When Hurricane Harvey made landfall on August 25, it was the strongest hurricane to hit the U.S. in 13 years. Texas, where Harvey came ashore, had not seen a hurricane so fierce since Hurricane Carla, the most powerful Texas hurricane on record, in 1961 according to the AP. Now, days later, much of Houston is still underwater.
Houston is the fourth most populous city in the U.S. with a population of more than two million people. The metropolitan area is sprawling and is larger in size than the entire state of New Jersey. As Harvey made landfall and was downgraded to a tropical storm, the rain and calls for help kept coming. With residents trapped in their homes and water constantly rising, Houston emergency center processed 75,000 calls between Friday night and Monday morning, local officials told CBS.
With long hold times, many of the trapped residents turned to social media for help. It got to the point where the Houston Police Department issued a statement urging people to please not contact its social media accounts for rescue requests.
There was one other way to request help: by texting 911.
However, according to Joe Laud, the administration manager at the Houston Emergency center, text-to-911 “didn’t see too much activity” over the past few days. Compared to the tens of thousands of calls, the center received just a handful of texts.

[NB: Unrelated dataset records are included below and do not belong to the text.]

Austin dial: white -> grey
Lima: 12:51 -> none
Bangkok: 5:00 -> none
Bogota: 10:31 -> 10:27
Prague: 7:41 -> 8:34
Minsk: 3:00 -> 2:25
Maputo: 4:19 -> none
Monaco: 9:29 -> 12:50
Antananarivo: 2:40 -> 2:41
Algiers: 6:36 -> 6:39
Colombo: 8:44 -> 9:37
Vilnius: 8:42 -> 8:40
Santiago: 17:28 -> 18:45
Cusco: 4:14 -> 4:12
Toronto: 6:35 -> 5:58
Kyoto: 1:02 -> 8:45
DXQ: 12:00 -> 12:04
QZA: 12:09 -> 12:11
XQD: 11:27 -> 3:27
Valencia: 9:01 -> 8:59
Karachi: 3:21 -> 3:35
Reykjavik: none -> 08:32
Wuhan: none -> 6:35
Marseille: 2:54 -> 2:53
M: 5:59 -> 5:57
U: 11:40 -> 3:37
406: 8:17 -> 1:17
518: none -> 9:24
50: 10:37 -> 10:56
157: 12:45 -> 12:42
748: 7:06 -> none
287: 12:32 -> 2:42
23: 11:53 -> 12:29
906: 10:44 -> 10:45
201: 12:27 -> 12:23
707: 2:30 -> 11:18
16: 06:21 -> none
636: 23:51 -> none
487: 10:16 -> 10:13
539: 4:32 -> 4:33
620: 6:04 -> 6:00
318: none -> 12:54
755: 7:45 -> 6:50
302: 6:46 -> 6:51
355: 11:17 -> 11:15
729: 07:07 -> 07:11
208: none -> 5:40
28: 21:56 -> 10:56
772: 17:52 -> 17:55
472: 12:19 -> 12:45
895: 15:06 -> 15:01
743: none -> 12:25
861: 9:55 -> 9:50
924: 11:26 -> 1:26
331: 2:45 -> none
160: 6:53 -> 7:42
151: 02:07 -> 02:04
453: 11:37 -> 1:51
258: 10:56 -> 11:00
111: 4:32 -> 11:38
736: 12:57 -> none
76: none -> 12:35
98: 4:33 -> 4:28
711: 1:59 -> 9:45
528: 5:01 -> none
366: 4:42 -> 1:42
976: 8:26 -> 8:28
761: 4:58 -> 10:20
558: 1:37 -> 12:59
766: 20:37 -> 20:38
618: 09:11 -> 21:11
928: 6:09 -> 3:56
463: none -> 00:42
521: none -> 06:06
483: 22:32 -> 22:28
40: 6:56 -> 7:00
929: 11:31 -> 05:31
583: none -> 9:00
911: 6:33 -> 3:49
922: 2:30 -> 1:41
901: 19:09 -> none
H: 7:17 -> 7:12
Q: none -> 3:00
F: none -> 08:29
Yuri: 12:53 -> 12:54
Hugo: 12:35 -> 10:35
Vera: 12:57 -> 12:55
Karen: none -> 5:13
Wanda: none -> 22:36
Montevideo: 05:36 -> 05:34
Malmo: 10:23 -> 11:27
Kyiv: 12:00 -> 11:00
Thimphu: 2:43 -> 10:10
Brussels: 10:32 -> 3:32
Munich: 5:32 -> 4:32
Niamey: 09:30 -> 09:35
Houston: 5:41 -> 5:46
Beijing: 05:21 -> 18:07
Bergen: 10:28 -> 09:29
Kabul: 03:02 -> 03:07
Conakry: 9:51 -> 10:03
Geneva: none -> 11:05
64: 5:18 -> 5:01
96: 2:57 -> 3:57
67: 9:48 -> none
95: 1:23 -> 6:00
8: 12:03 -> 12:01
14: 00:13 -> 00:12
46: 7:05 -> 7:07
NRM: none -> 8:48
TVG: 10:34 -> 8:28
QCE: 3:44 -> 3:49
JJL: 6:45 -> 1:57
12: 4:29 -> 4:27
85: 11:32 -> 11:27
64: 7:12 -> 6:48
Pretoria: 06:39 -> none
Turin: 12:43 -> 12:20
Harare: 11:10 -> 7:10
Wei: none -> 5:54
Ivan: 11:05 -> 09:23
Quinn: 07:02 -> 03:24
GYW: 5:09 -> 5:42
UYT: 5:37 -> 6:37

“People prefer to call,” Laud said.
In August 2014, the Federal Communications Commission ruled that wireless carriers and other text messaging apps in the U.S. were required to deliver text messages to emergency call centers that accepted them. Houston had rolled out its text-to-911 program years ago, but few residents have yet to give it a try.
The text-to-911 program uses fairly new technology that has been around for just three to four years, according to Trey Forgety, director of government affairs at the National Emergency Number Association. The implementation of the services are individually funded by the local emergency centers resulting in a slow roll-out, on a county-by-county and city-by-city basis. So far somewhere between 20 to 25 percent of 911 centers have rolled out text-to-911 programs. For example, in Texas, the services are available in the Houston metropolitan area but not in Austin.
The ability to reach emergency services via text message was designed with particular situations in mind — such as domestic disputes or while being held hostage, when calling 911 might put the person requiring help in danger. It’s also designed for those who are hearing and speech disabled. However, the program could come in handy during emergencies such as Hurricane Harvey.
“There might be circumstances where a cellular network is not operating at its maximum capacity. In those cases, sometimes, text messaging can be the last, best, lifeline that let’s you get through to 911 if your local 911 center supports it and the network is up just enough to carry a text message,” Forgety said.
“What we’ve found over time is that it actually does help when you have network impairments such as a large event. It doesn’t have to be a disaster. You can have something like a presidential inauguration where networks are really overwhelmed and texts can be the last thing to get through.”
How texts-to-911 are received and answered is up to each 911 center, Forgety explained. Some choose to have the same dispatchers answer both calls and texts while other centers could have a specialized dispatcher who is only responsible for working with incoming emergency text messages.
There are however, some downsides in using text-to-911 technology. For one, text can take longer to type than speaking on the phone. They are also slower to be delivered, according to emergency officials. However, once they are received, the response time is “roughly the same” as with emergency phone calls, Forgety said.
According to Forgety, in the case of Houston, the problem was not with infrastructure but with the volume of calls, which result in long wait times. One ways that NENA hopes to solve this in the future is by transitioning 911 services from the “aging” telephone system infrastructure onto modern IP-based networks.
“Right now when one 911 center is affected by a disaster, it’s very difficult to get their calls or their overload transitioned to another center. Next gen 911 will let us to do that much more easily and improve service to the public,” Forgety said.
This is exactly what is not happening in Texas.
“One of the biggest problems that our members are facing right now is that there are simply too many calls to be answered. There are not enough people in these centers to handle the influx of calls and moreover they might not have enough phone lines to handle as many calls as come in at one time,” he said. “The big thing for us is making sure that our members in the affected areas are supported. These are folks who are working almost 24 hours a day at this point, who might have lost their own home, might have lost their own businesses and so forth.”
By making sure that such calls can be redistributed to other centers in the future, NENA would be able to give these emergency center workers a break.